Well more than the defeat of Captchas or of Voice Binaries is a concern that of applying the Genetics Paradigm to human generated passwords which too are more-often-than-not simply composed. Passwords are easily predictable piece of data for all practical purposes and technically speaking I am not talking about social engineering. Composing passwords is not as much complex or original an activity as is composing music. And when music itself can be genetically attributed to cut-copy-paste syndrome to the aboriginal sounds of animals, birds and other objects how easy it’d be to work out cracks for passwords using genetic algorithms?

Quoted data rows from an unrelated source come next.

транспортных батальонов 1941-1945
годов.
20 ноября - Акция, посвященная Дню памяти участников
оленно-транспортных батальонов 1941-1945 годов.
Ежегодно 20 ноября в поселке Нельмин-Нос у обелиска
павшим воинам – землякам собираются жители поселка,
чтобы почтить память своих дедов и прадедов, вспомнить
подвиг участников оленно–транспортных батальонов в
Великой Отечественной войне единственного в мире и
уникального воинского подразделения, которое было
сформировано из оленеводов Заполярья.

Genetics is more than Computer Science
Evolution applies to Nature. So does it apply to industry, businesses, technology, governance, communication and our children too. Let’s hypothesize a Neural Network and open it over the internet to simply tell us a ‘Yes’ or ‘No’ before buying a particular scrip on the Tokyo’s stock exchange! And now if this neural network is trained with data-sets of masses (applying the social media paradigm here) and its corresponding result-sets – frequently called as intelligence of the crowd/market (one can compound training with real-time data inputs also) – then how powerful would such a neural network be? Will it give an answer with impeccable accuracy as to how the scrip’s gonna perform on the stock exchange? Theoretically yes, coz it will have infinite sample size of training over social nature of internet and time, right?
Code named ‘Awareness’
Human brain is claimed to be the only object in the world which is aware of itself. It is powerful, it can think, decide, learn, store, process, collaborate and get tired too. In fact most of evolutionary physical limitations of the human body (as compared to animals) can be attributed to the available alternative of using a powerful brain in our defense. Brain too evolves naturally and slowly over generations & generations of people. But for technology, the realm of evolution is much faster. Our society pulls out best brains competitively and puts them on projects of intelligence. These best brains contribute philosophy over philosophy over philosophy and build on the capabilities of the machines. Now when this process is opened to crowd-sourcing, developer community, open-source paradigm and other contributory concepts what we might eventually end-up with is “accelerated evolution”. Until one day we would have another object which is aware of itself. Or at least more intelligent than a single human brain.
Now the question is: how far is such day?